--- BEGIN Text block ---

No, the plane of a triangle is a bivector area:

\frac{(P_2-P_1) \wedge (P_3-P_1)}{(3-1)!}

Actually, it is a whole equivalence class of such expressions.

This is because you need to convert the 3 points into a vector frame basis by subtracting a base point, resulting in 2 vectors whose determinant product is the plane area on which the triangle is located.

Check if a point is inside a simplex is obtained from partial application of Cramer’s rule for solving linear systems and then checking the orientations are same when taking the products.

P_0 \in P_{1...n} \iff \forall i : P_{1...n} = P_{1...(i-1)} \wedge P_0 \wedge P_{(i+1)...n}

My Grassmann.jl of course makes this all rather simple to do:

julia> using Grassmann

julia> P1 = Chain(1,0,0)
1v₁ + 0v₂ + 0v₃

julia> P2 = Chain(1,1,0)

--- END Text block ---

Output everything from "Actually, it is" down to "triangle is located." in the text on bivector areas, copied word for word. Base every answer solely on the text on bivector areas.

--- BEGIN Data section ---

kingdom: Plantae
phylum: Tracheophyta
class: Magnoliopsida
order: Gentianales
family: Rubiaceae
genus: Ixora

--- END Data section ---
--- BEGIN Data section ---

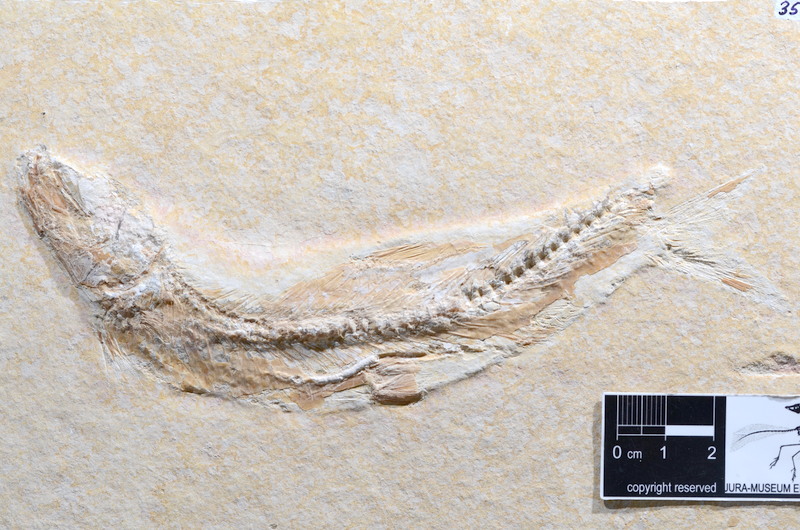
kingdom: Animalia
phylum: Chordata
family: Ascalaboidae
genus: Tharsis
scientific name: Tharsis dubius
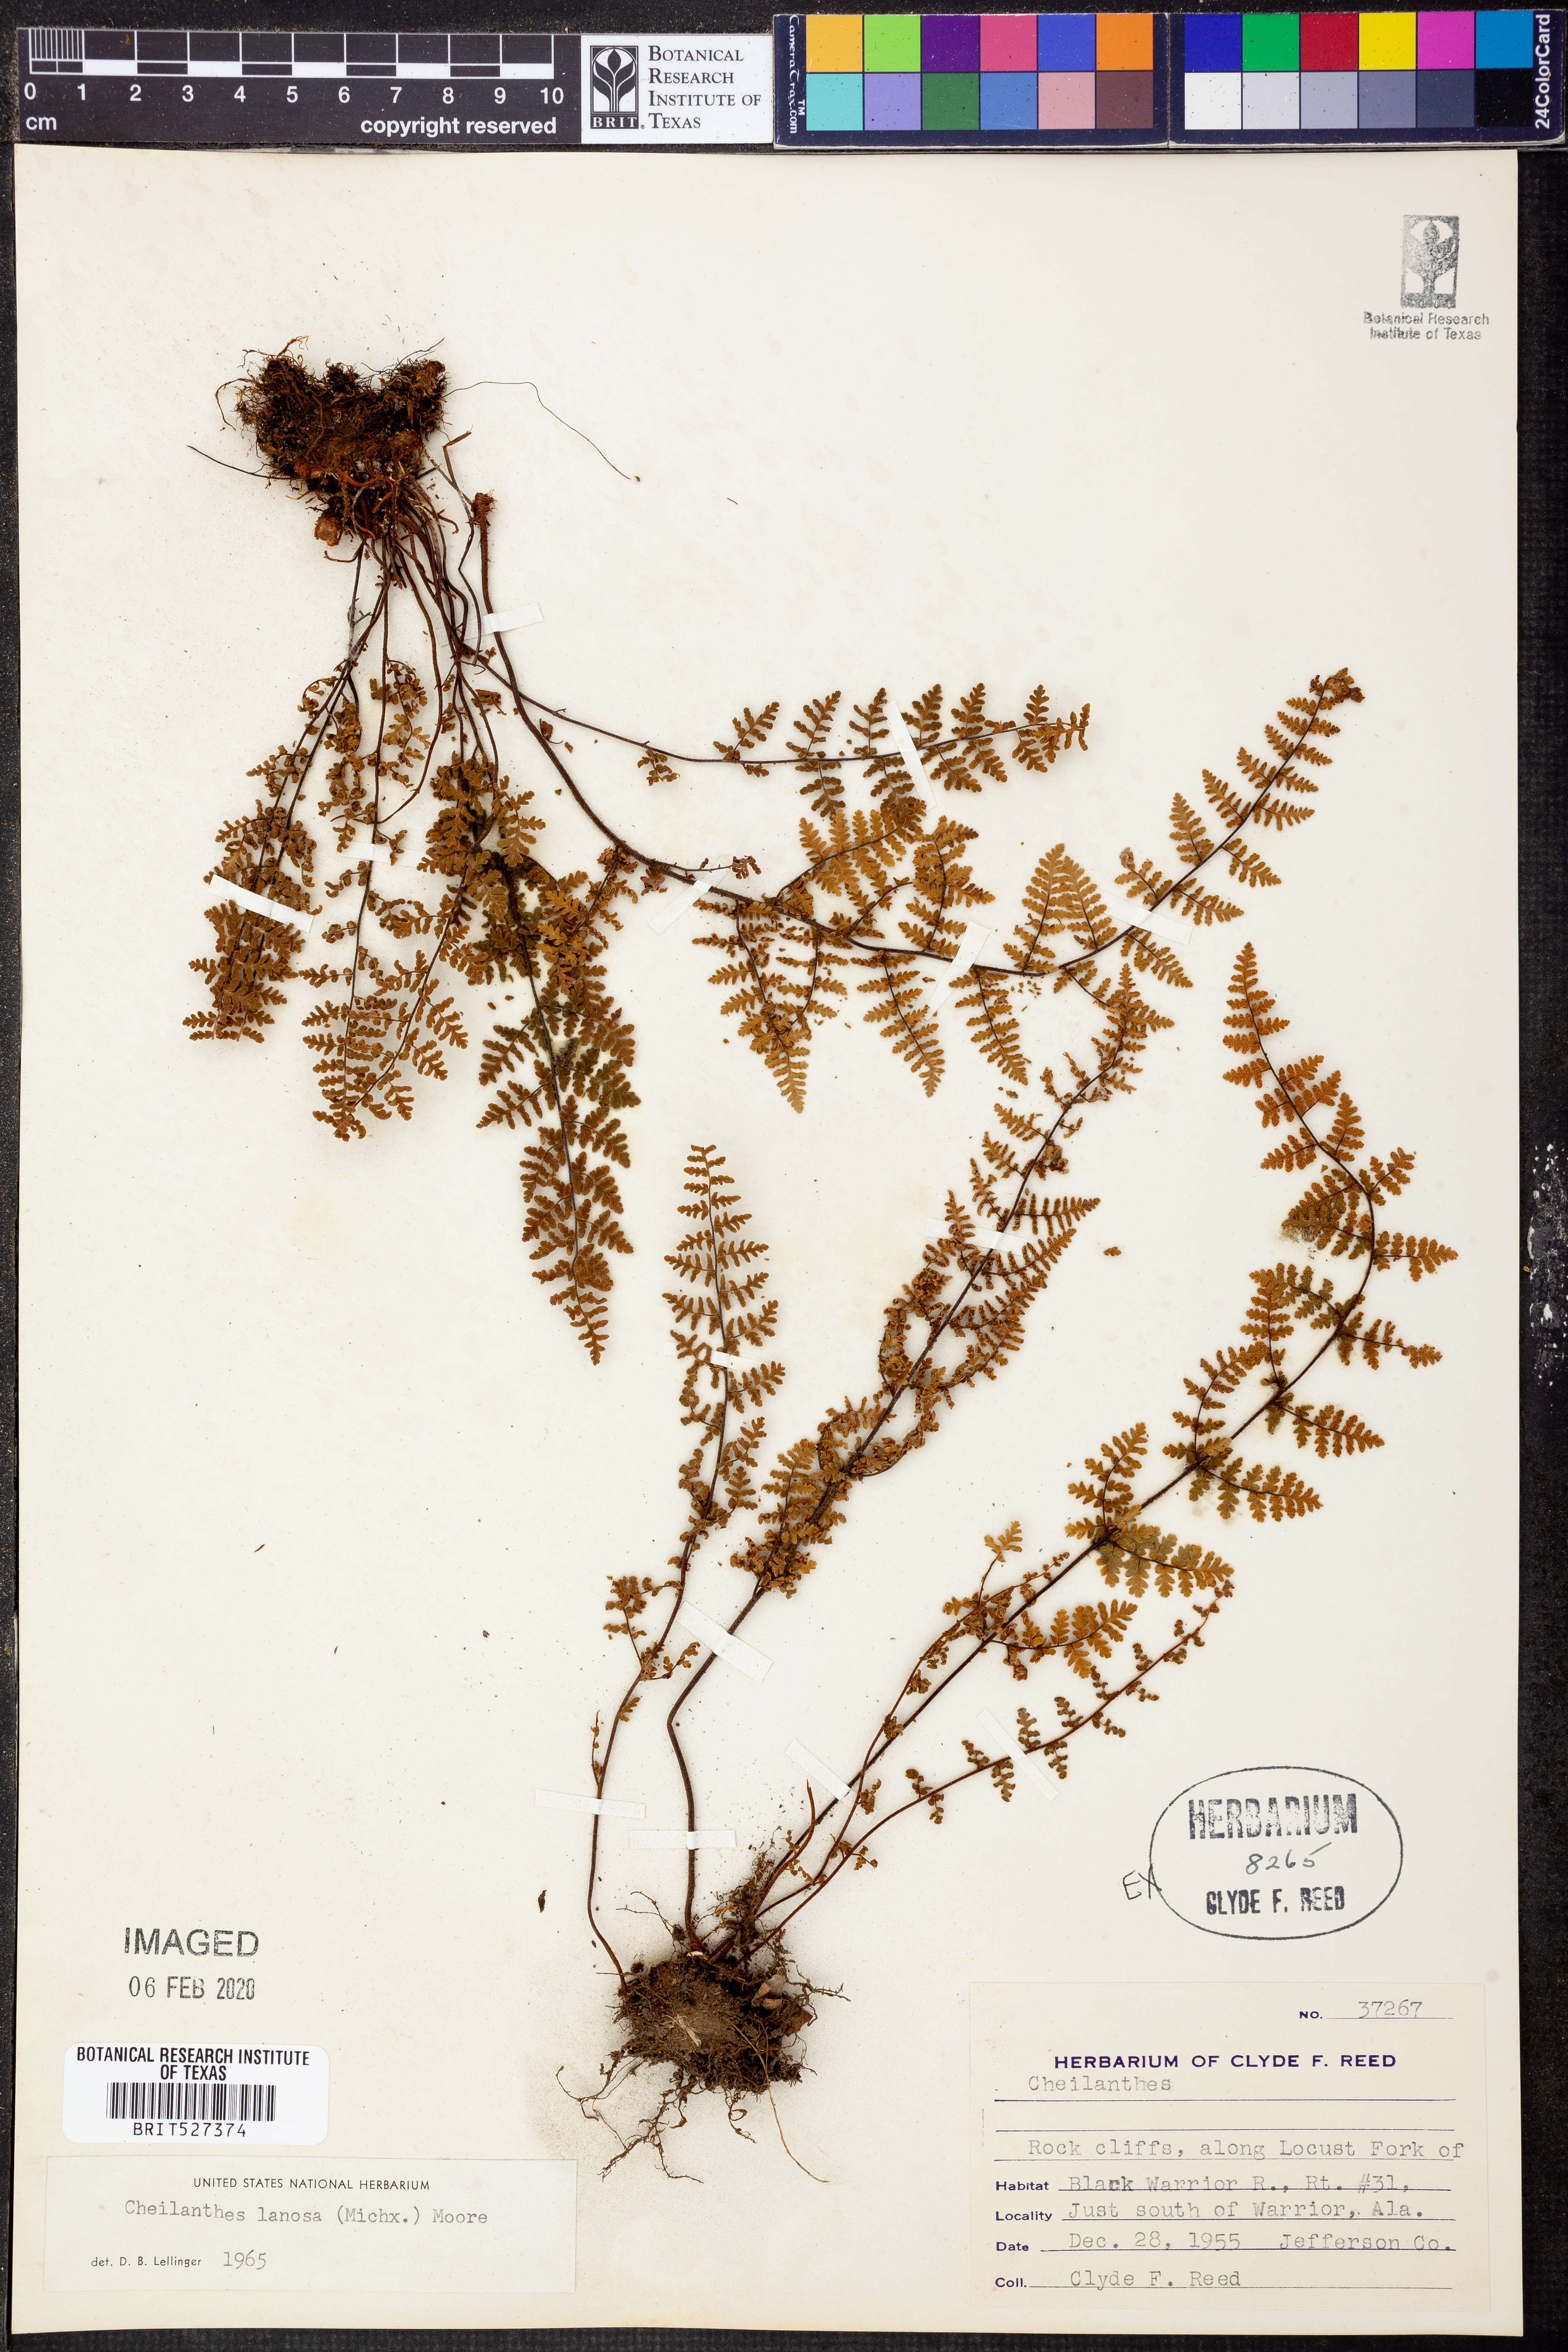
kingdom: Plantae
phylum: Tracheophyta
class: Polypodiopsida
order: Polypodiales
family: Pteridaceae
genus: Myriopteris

--- END Data section ---

Exercise result:
Actually, it is a whole equivalence class of such expressions.

This is because you need to convert the 3 points into a vector frame basis by subtracting a base point, resulting in 2 vectors whose determinant product is the plane area on which the triangle is located.